• **WHAT THE TASK ASKS**: Among the entries that follow, find every line with the word "altera" and list it.

(Hardware design source data)
**********
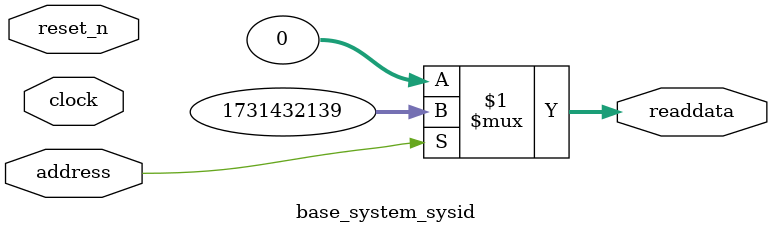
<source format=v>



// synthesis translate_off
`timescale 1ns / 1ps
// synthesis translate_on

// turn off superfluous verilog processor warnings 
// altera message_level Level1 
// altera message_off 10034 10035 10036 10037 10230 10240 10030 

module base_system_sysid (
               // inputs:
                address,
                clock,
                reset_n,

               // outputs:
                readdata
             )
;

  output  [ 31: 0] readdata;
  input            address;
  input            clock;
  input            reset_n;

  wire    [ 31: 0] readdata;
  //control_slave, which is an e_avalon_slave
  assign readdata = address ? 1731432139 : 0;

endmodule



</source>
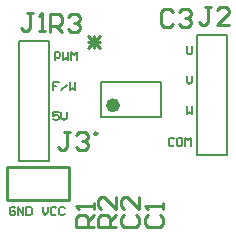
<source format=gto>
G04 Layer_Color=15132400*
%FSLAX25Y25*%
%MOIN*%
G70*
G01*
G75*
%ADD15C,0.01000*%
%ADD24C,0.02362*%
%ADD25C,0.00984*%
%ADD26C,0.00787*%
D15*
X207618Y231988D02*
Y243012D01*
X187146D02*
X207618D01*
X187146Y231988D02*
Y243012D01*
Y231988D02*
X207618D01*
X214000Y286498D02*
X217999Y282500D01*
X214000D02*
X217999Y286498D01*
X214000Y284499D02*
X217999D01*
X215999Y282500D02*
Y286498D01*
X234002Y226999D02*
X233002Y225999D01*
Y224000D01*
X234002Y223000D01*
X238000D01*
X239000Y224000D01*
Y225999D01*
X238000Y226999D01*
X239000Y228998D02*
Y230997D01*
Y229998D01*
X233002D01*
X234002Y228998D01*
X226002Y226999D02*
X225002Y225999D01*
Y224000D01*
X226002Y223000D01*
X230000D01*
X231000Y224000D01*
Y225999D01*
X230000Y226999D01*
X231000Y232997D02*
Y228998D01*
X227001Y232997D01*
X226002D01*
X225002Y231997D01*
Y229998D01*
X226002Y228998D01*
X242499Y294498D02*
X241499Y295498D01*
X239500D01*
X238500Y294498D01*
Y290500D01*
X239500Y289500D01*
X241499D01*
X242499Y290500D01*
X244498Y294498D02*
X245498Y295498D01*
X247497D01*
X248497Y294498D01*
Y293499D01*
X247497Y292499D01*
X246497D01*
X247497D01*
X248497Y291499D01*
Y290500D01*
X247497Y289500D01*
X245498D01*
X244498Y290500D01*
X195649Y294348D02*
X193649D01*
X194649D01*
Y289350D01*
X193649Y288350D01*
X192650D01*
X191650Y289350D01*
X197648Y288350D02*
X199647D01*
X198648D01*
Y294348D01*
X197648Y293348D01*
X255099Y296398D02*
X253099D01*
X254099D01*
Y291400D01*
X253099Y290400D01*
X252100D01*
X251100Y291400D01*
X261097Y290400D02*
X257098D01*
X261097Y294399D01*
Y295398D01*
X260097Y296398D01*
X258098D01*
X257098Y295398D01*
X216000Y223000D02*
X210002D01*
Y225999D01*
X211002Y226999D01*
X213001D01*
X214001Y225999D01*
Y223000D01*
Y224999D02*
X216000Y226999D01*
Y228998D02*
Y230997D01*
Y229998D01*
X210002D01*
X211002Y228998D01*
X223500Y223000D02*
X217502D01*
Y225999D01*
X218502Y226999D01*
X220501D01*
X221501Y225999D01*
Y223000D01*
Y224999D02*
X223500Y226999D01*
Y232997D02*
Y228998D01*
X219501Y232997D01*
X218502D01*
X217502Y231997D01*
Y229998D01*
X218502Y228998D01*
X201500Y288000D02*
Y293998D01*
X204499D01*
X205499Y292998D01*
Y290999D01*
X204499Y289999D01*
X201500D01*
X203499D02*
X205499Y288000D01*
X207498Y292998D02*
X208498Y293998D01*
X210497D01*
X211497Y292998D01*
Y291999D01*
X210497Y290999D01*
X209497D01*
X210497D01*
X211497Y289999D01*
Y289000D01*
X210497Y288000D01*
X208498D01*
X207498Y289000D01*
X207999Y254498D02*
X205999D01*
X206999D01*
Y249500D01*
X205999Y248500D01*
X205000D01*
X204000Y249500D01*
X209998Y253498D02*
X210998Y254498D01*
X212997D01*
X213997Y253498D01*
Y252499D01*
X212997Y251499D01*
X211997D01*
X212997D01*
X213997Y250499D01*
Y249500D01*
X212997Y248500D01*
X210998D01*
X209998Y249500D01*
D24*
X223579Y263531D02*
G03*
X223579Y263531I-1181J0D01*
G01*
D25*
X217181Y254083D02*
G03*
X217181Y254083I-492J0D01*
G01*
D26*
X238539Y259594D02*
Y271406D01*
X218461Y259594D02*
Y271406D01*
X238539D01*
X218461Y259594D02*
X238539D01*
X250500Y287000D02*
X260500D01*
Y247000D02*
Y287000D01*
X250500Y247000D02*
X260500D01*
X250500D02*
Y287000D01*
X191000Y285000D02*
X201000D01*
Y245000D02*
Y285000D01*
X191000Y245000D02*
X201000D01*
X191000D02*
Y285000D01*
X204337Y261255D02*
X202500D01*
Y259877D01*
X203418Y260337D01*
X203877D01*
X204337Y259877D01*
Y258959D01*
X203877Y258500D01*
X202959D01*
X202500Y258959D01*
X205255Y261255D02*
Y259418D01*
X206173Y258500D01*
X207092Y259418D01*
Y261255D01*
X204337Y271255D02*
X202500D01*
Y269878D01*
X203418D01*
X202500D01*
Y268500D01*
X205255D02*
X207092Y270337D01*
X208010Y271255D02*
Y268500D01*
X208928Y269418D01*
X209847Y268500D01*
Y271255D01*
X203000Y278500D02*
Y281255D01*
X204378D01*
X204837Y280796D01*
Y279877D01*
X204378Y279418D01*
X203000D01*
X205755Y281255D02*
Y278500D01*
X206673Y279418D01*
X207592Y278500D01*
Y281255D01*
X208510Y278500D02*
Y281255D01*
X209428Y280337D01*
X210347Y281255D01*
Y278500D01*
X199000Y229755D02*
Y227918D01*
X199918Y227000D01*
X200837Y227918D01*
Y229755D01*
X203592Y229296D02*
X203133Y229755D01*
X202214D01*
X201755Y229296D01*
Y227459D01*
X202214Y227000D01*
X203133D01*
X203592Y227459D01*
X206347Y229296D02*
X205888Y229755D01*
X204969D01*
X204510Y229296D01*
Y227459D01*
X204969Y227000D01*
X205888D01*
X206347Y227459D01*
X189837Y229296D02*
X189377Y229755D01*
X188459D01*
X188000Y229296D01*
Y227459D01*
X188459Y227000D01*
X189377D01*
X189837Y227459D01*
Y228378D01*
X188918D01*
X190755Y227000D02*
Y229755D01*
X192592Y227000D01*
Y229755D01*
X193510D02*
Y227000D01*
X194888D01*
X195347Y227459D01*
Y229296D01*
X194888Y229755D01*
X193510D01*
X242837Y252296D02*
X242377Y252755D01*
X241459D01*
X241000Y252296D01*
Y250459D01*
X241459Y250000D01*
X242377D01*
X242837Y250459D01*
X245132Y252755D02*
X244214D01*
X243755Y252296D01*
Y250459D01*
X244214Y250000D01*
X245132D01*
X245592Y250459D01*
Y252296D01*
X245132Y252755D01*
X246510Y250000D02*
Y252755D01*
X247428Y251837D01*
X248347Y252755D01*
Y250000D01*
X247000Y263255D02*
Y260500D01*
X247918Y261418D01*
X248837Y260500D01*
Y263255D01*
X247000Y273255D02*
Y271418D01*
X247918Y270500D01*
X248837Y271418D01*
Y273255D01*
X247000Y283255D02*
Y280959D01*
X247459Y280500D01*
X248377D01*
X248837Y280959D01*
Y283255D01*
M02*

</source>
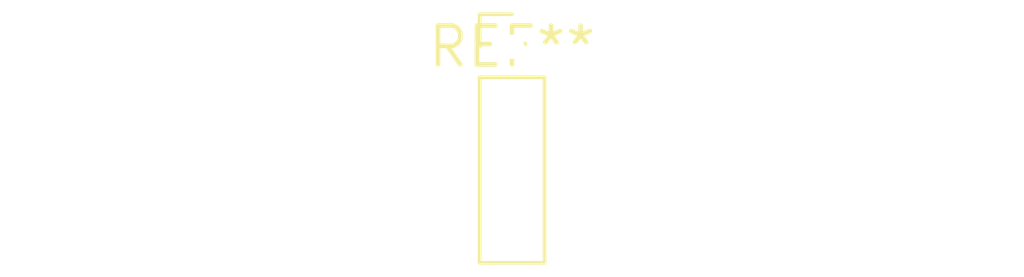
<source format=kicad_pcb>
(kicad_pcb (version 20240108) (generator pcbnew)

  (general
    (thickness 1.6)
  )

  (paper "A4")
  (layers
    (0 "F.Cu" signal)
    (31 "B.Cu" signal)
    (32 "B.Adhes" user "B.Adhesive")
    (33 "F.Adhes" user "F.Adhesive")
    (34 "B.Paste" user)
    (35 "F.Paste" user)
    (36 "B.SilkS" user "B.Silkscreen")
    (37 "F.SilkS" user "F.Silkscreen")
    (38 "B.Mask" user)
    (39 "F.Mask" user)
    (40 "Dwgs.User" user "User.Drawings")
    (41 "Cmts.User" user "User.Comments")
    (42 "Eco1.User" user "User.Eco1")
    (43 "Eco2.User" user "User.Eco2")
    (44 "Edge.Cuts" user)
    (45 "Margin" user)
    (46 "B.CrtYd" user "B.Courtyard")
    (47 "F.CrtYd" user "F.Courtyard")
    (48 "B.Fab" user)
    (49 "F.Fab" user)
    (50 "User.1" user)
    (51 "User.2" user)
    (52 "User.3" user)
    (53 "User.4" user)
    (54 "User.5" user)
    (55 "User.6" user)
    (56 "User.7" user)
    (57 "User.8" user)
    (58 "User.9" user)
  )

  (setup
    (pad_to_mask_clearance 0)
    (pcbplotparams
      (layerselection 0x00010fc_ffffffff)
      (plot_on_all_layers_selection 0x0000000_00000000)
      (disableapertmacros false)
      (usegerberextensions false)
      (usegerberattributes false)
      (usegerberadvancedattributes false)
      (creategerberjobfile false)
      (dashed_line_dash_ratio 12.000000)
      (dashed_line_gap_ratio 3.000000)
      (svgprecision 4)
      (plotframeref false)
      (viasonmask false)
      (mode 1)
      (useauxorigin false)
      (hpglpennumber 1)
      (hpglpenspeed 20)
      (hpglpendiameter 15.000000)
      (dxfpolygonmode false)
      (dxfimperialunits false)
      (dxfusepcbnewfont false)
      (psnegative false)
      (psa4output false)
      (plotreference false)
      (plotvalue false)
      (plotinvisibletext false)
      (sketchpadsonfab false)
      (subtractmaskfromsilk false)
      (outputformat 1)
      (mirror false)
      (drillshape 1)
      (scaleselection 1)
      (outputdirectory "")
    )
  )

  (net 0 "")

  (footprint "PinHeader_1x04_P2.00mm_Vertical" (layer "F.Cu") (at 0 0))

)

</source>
**********
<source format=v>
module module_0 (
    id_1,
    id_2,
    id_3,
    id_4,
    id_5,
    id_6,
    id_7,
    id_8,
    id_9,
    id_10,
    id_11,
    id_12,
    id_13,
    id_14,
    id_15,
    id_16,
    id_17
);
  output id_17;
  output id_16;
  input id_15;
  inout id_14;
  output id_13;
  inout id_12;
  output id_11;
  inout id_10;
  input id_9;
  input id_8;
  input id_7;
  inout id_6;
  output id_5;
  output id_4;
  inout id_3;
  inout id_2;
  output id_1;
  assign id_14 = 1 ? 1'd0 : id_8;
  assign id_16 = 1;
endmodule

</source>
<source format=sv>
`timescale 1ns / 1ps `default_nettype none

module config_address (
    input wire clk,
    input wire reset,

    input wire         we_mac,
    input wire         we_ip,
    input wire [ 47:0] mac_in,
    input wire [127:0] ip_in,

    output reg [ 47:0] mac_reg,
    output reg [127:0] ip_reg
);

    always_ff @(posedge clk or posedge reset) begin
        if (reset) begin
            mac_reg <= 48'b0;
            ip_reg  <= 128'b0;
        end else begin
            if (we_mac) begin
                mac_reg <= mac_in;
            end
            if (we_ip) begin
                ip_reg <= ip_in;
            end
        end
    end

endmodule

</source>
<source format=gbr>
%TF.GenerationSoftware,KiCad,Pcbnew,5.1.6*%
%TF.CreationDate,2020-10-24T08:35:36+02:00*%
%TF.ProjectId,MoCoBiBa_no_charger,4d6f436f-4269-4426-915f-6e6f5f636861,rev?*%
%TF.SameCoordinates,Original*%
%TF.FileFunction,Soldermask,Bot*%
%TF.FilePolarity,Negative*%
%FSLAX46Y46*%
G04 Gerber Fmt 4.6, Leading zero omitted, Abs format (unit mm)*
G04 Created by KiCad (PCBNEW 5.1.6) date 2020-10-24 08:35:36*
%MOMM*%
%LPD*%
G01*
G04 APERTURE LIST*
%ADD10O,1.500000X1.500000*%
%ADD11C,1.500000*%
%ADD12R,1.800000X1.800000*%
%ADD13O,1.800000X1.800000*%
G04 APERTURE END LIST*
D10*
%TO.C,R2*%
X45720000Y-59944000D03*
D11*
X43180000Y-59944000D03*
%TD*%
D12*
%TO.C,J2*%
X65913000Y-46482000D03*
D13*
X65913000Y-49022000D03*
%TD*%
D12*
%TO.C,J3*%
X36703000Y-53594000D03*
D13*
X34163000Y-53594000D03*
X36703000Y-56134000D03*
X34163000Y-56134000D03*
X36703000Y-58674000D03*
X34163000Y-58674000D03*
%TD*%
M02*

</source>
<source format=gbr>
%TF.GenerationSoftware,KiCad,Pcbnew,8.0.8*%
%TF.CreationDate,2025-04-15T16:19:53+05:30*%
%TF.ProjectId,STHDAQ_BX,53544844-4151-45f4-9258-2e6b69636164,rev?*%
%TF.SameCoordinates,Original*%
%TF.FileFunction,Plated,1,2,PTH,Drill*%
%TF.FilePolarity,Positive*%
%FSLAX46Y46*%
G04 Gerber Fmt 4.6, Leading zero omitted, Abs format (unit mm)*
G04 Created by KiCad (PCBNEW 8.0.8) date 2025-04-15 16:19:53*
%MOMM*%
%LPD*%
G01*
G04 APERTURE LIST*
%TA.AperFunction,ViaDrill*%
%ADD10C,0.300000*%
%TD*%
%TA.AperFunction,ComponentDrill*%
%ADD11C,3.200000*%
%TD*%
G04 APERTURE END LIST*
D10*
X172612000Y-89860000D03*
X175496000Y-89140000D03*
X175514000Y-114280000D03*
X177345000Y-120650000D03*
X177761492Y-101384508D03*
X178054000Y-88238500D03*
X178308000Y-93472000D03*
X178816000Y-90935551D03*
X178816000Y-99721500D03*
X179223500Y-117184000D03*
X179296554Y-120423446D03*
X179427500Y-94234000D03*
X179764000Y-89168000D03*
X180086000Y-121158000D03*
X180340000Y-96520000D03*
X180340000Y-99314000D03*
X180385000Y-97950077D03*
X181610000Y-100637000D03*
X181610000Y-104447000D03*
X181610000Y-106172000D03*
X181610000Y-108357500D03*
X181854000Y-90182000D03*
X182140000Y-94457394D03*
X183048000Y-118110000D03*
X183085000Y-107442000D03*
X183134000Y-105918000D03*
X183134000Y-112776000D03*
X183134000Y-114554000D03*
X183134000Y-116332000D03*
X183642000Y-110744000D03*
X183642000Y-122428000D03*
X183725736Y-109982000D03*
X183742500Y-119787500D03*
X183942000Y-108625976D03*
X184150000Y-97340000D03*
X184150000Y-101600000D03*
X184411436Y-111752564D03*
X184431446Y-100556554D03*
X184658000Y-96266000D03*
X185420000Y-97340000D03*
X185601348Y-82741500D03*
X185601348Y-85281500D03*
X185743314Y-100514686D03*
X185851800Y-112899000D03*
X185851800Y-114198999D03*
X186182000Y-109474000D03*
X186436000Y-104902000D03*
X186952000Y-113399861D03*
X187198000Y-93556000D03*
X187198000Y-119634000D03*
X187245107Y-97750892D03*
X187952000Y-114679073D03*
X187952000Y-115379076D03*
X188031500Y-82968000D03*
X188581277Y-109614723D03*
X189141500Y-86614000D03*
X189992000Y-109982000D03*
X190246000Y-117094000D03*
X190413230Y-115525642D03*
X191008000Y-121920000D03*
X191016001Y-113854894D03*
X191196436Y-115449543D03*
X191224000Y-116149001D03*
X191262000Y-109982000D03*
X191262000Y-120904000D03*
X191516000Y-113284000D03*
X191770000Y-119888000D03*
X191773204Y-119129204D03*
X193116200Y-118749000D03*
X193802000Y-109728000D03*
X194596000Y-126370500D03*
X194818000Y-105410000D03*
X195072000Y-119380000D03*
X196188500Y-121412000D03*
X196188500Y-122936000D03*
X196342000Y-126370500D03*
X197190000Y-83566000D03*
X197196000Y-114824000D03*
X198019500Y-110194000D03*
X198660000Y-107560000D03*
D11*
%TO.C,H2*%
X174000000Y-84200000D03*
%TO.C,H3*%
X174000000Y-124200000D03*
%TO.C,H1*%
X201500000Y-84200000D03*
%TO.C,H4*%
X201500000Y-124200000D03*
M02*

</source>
**********
• **WRITTEN REPLY**:
// altera message_level Level1 
// altera message_off 10034 10035 10036 10037 10230 10240 10030 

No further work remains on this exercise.